La llegada del Range Rover Evoque puede suponer una gran traba para la vida comercial del Land Rover Freelander, pues ambos modelos son capaces de efectuar labores muy similares pero el último en llegar cuenta con una estética que enamora, manteniendo además unas capacidades camperas que ya quisieran para sí el 99% de los SUV de la competencia. A pesar de ello la marca inglesa se ha cuidado mucho de que apunten a públicos totalmente diferentes, y el Freelander mantiene ese aura de aventurero que te acompañaría al fin del mundo desde que fue lanzado allá por 1996.

La principal herramienta que ha usado Land Rover para diferenciar a estos productos que podrían canibalizarse es la que al final más efecto tiene sobre el público a parte de la estética y la capacidad de representación, el precio. Un Range Rover Evoque pintón como el que realmente te gustaría llevar raramente bajará de los 50.000€ con la carga tecnológica que se le supone a los de su especie, mientras que una herramienta más funcional como es el Freelander en la versión 2.2 TD4S, que es la más equilibrada, parte de los 32.700€.
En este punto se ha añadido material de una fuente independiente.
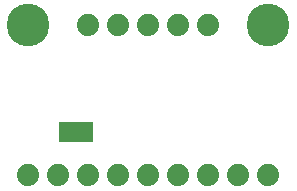
<source format=gbr>
G04 EAGLE Gerber RS-274X export*
G75*
%MOMM*%
%FSLAX34Y34*%
%LPD*%
%INSoldermask Bottom*%
%IPPOS*%
%AMOC8*
5,1,8,0,0,1.08239X$1,22.5*%
G01*
%ADD10C,3.617600*%
%ADD11R,2.921000X1.651000*%
%ADD12C,1.879600*%


D10*
X25400Y152400D03*
X228600Y152400D03*
D11*
X65405Y61976D03*
D12*
X25400Y25400D03*
X50800Y25400D03*
X76200Y25400D03*
X101600Y25400D03*
X127000Y25400D03*
X152400Y25400D03*
X177800Y25400D03*
X203200Y25400D03*
X228600Y25400D03*
X177800Y152400D03*
X152400Y152400D03*
X127000Y152400D03*
X101600Y152400D03*
X76200Y152400D03*
M02*

</source>
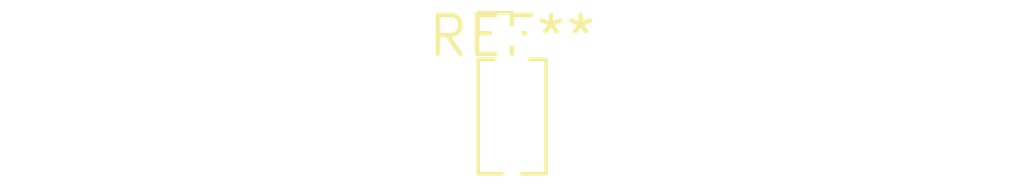
<source format=kicad_pcb>
(kicad_pcb (version 20240108) (generator pcbnew)

  (general
    (thickness 1.6)
  )

  (paper "A4")
  (layers
    (0 "F.Cu" signal)
    (31 "B.Cu" signal)
    (32 "B.Adhes" user "B.Adhesive")
    (33 "F.Adhes" user "F.Adhesive")
    (34 "B.Paste" user)
    (35 "F.Paste" user)
    (36 "B.SilkS" user "B.Silkscreen")
    (37 "F.SilkS" user "F.Silkscreen")
    (38 "B.Mask" user)
    (39 "F.Mask" user)
    (40 "Dwgs.User" user "User.Drawings")
    (41 "Cmts.User" user "User.Comments")
    (42 "Eco1.User" user "User.Eco1")
    (43 "Eco2.User" user "User.Eco2")
    (44 "Edge.Cuts" user)
    (45 "Margin" user)
    (46 "B.CrtYd" user "B.Courtyard")
    (47 "F.CrtYd" user "F.Courtyard")
    (48 "B.Fab" user)
    (49 "F.Fab" user)
    (50 "User.1" user)
    (51 "User.2" user)
    (52 "User.3" user)
    (53 "User.4" user)
    (54 "User.5" user)
    (55 "User.6" user)
    (56 "User.7" user)
    (57 "User.8" user)
    (58 "User.9" user)
  )

  (setup
    (pad_to_mask_clearance 0)
    (pcbplotparams
      (layerselection 0x00010fc_ffffffff)
      (plot_on_all_layers_selection 0x0000000_00000000)
      (disableapertmacros false)
      (usegerberextensions false)
      (usegerberattributes false)
      (usegerberadvancedattributes false)
      (creategerberjobfile false)
      (dashed_line_dash_ratio 12.000000)
      (dashed_line_gap_ratio 3.000000)
      (svgprecision 4)
      (plotframeref false)
      (viasonmask false)
      (mode 1)
      (useauxorigin false)
      (hpglpennumber 1)
      (hpglpenspeed 20)
      (hpglpendiameter 15.000000)
      (dxfpolygonmode false)
      (dxfimperialunits false)
      (dxfusepcbnewfont false)
      (psnegative false)
      (psa4output false)
      (plotreference false)
      (plotvalue false)
      (plotinvisibletext false)
      (sketchpadsonfab false)
      (subtractmaskfromsilk false)
      (outputformat 1)
      (mirror false)
      (drillshape 1)
      (scaleselection 1)
      (outputdirectory "")
    )
  )

  (net 0 "")

  (footprint "PinHeader_1x04_P1.27mm_Vertical" (layer "F.Cu") (at 0 0))

)

</source>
A parte de eso hay toda una serie de razones por las que este coche ideal para salir al campo de verdad, sin preocuparse por si hemos arañado su preciosa carrocería o si alguna de sus llantas de perfil ultra-bajo ha pinchado, mantiene el tipo ante cualquier envite del nuevo hermano pequeño, yo me quedo con estas 6:

–    Su estética atemporal garantiza un gran envejecimiento, los Freelander de 1ª generación todavía se ven atractivos y no desentonan en ningún escenario.
–    Sus formas cuadradas permiten un interior muy amplio y habitable, con unas plazas cómodas para cuatro ocupantes independientemente de la distancia a cubrir.
–    Aunque el maletero pierde mucho espacio debido a que monta una rueda de repuesto de verdad (con llanta de aleación incluida), plegando los asientos traseros se consigue una superficie de carga totalmente plana que roza los 2m cúbicos. Se podrá transportar cualquier tipo de “herramienta” de ocio.
–    Aunque es un verdadero todoterreno se encuentra como pez en el agua en cualquier carretera, y sólo en las curvas lentas más cerradas se acusa su elevado tonelaje  y sus suspensiones de largo recorrido.
–    Por el contrario, el terrain response unido a sus neumáticos M+S con medidas pensadas para el campo permiten acceder a sitios fuera del asfalto a los que muchos de sus usuarios no se atreverán a llegar.
–    La capacidad de vadeo del Range Rover Evoque sorprende con 50cm difíciles de asumir por cualquier Audi Q3, VW Tiguan o BMW X3, pero es que el Freelander puede con eso y con más.

Por ponerle un pero, a mi la rueda de repuesto colgada de la puerta me encantaba y conseguiría ampliar la capacidad del maletero. Larga vida al Land Rover Freelander y a los 4×4 de verdad.